BEGIN Text

Enforcement of the MAGPs is done by inspectors. The EC has 25 inspectors who make about 130 inspection trips per year. The inspectors are able to choose their missions, so, for example, if they suspect the landings of a particular country are being underreported they can choose to conduct an investigation [11].

Introduced Species

There are 167 known introduced and cryptogenic species in the North Sea. 38 of those species are classified as cryptogenic because their origins remain unknown. More than two-thirds of introduced species have become widespread and have locally high abundances [12]. Most introduced species are benthic invertebrates [12][13].
Major vectors of introduced species in the North Sea [17]
Most species are introduced into the North Sea through shipping (e.g. hull fouling, ballast water) and intentional introductions for aquaculture [12]. Most invertebrates were introduced through shipping from the west Atlantic, while most algae were introduced from the Pacific with introduced oysters [13].

Molluscs, such as Mercenaria mercenaria and several Crassostrea species, were intentionally introduced for aquaculture [13]. The brown alga Sargassum muticum was thought to have been introduced to the North Sea via shipments of the Japanese oyster Crassostrea gigas in the 1970s. S. muticum can be a nuisance, as it competes with other macroalgae for space and may clog bays and harbors [9].

END Text

* [What you need to do] Reproduce the North Sea passage above word for word, in full.

BEGIN Data listing

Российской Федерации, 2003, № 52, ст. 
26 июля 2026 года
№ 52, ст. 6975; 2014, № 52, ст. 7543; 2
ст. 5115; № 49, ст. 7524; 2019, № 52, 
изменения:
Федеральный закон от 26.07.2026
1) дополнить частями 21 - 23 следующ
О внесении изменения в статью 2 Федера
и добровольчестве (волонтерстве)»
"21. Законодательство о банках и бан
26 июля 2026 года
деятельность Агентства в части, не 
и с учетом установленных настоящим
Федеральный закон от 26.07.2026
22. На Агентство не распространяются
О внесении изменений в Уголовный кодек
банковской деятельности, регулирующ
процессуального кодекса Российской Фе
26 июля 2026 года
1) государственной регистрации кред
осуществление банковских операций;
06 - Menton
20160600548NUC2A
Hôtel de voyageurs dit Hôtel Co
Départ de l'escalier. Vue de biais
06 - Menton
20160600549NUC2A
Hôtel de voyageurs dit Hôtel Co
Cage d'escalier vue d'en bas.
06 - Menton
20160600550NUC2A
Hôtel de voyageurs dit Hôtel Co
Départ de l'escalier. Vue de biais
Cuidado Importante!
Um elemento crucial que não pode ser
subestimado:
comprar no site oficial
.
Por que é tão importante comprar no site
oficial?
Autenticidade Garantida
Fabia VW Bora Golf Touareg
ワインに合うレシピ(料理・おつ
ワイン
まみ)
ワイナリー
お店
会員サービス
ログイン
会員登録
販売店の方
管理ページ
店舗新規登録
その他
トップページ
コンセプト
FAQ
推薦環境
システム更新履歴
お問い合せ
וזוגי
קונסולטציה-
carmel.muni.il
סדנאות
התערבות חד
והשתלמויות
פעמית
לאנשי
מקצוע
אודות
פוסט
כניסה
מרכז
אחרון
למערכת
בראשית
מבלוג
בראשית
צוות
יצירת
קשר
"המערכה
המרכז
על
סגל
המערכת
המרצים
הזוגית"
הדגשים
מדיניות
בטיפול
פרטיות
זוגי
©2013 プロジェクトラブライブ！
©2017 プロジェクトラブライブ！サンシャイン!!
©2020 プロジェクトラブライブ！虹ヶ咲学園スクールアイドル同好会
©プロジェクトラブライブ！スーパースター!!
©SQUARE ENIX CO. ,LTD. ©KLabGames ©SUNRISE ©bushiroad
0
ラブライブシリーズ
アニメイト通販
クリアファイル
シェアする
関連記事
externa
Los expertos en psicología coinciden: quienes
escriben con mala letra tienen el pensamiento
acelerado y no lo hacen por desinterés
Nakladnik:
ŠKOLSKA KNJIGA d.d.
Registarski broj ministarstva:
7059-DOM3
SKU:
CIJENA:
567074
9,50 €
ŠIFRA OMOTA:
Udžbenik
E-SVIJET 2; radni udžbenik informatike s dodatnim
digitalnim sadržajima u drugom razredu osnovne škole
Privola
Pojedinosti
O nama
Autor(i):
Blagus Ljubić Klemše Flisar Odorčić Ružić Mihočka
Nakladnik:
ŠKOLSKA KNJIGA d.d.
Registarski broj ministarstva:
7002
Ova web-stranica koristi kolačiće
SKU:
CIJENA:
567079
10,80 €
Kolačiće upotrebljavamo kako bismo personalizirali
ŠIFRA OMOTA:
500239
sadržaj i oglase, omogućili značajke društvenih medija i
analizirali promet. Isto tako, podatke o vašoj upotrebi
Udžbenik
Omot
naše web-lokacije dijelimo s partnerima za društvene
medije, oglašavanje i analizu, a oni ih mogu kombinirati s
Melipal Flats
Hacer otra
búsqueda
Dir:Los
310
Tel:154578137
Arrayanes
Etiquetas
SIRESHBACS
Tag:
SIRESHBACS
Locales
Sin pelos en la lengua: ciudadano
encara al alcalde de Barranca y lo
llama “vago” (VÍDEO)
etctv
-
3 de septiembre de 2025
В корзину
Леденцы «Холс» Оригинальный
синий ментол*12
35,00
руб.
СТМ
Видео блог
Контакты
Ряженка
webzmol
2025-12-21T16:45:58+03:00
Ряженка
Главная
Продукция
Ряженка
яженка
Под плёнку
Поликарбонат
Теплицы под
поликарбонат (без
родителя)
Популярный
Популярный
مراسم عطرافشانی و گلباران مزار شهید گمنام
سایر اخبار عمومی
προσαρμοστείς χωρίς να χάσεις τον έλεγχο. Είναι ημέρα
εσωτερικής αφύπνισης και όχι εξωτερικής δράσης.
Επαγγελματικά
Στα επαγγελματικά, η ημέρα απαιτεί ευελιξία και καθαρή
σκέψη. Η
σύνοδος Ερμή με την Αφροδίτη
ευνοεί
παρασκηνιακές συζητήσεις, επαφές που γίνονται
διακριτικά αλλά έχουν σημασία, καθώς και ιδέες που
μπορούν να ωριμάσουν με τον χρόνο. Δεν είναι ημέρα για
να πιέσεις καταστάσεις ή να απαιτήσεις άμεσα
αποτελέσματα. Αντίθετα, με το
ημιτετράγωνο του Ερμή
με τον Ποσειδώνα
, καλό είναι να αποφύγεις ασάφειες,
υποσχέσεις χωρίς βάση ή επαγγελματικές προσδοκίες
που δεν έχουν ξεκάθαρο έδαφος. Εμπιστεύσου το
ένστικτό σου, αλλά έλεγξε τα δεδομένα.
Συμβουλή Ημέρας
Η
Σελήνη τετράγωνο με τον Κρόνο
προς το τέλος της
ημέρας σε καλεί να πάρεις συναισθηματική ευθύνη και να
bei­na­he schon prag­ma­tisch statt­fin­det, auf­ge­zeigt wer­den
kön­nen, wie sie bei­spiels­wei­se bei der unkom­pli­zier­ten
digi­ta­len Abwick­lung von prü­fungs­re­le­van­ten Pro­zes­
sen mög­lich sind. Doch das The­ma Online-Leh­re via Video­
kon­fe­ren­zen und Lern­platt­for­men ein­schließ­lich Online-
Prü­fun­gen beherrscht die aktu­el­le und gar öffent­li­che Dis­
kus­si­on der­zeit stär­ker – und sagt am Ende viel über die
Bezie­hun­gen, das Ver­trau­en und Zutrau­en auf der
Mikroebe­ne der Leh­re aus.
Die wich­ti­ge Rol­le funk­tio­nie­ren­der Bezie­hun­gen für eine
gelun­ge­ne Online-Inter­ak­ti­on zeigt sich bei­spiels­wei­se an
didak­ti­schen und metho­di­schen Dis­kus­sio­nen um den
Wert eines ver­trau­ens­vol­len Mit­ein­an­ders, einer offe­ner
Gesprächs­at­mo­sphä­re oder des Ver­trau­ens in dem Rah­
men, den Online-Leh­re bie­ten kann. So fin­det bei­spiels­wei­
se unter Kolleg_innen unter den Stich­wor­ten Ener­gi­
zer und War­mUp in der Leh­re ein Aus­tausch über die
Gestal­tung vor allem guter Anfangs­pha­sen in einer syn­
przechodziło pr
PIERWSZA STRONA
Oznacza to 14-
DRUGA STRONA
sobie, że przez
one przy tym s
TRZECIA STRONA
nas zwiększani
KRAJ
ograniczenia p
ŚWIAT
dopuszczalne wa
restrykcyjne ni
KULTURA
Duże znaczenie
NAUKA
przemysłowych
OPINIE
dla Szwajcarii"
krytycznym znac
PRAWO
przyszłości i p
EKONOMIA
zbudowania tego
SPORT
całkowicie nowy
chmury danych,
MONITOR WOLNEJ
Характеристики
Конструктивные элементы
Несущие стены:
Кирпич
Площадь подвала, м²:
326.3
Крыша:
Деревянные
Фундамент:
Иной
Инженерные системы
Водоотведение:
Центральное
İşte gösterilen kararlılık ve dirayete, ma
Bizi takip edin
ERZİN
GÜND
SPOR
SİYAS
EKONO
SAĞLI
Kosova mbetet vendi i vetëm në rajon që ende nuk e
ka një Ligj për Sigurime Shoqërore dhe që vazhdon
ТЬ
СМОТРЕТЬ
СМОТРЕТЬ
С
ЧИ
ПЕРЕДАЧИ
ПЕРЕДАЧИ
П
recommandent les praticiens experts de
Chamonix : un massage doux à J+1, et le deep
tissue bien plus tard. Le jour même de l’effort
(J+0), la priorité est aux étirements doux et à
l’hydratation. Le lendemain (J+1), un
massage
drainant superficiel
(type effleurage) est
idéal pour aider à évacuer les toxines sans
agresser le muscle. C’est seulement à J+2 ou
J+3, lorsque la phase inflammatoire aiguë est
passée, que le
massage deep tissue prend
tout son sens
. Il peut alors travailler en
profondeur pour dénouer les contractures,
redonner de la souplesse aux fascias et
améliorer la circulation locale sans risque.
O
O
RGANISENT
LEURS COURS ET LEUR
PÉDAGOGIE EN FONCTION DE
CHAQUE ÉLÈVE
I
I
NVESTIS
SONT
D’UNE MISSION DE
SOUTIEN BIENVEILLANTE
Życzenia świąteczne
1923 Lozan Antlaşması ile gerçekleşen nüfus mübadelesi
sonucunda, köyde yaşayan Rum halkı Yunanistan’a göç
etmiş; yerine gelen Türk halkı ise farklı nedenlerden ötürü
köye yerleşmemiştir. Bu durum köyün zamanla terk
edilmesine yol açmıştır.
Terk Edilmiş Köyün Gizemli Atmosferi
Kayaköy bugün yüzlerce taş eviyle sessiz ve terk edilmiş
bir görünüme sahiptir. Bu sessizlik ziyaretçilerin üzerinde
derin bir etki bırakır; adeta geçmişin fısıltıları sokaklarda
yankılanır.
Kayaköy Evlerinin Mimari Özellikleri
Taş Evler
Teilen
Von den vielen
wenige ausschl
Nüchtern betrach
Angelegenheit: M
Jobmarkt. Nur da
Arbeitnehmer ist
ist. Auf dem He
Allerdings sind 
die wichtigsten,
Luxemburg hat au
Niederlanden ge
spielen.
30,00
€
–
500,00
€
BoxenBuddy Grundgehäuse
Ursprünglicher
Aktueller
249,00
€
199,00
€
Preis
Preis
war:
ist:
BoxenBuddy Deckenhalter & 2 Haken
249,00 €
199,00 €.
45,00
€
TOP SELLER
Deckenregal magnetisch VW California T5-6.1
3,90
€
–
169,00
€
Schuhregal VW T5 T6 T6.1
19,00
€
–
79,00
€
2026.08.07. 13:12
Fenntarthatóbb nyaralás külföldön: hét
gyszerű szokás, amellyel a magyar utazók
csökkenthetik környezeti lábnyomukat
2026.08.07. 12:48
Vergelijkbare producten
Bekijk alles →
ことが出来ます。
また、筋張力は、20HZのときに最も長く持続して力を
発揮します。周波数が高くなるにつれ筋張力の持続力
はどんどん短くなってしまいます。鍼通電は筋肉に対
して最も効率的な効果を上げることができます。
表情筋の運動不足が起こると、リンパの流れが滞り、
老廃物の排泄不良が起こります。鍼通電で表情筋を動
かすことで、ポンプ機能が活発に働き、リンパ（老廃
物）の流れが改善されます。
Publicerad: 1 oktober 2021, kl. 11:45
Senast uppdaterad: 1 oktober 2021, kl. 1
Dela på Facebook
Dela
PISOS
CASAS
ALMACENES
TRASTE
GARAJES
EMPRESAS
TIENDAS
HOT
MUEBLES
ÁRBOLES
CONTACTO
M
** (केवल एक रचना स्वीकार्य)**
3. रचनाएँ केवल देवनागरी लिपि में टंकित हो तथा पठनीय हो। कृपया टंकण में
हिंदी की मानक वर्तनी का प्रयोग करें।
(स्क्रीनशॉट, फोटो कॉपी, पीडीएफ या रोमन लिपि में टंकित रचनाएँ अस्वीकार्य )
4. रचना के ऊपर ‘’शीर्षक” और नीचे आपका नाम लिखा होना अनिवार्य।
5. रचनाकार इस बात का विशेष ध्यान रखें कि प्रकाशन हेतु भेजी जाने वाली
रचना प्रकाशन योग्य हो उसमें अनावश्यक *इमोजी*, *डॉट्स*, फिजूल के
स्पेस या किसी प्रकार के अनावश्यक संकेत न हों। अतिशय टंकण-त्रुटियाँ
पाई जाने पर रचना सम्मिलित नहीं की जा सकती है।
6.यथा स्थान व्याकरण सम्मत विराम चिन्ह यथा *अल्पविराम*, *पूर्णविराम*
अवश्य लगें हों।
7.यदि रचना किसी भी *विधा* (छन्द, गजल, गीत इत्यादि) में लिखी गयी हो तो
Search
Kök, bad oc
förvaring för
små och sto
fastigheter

END Data listing

* [Solution for this exercise]
Enforcement of the MAGPs is done by inspectors. The EC has 25 inspectors who make about 130 inspection trips per year. The inspectors are able to choose their missions, so, for example, if they suspect the landings of a particular country are being underreported they can choose to conduct an investigation [11].

Introduced Species

There are 167 known introduced and cryptogenic species in the North Sea. 38 of those species are classified as cryptogenic because their origins remain unknown. More than two-thirds of introduced species have become widespread and have locally high abundances [12]. Most introduced species are benthic invertebrates [12][13].
Major vectors of introduced species in the North Sea [17]
Most species are introduced into the North Sea through shipping (e.g. hull fouling, ballast water) and intentional introductions for aquaculture [12]. Most invertebrates were introduced through shipping from the west Atlantic, while most algae were introduced from the Pacific with introduced oysters [13].

Molluscs, such as Mercenaria mercenaria and several Crassostrea species, were intentionally introduced for aquaculture [13]. The brown alga Sargassum muticum was thought to have been introduced to the North Sea via shipments of the Japanese oyster Crassostrea gigas in the 1970s. S. muticum can be a nuisance, as it competes with other macroalgae for space and may clog bays and harbors [9].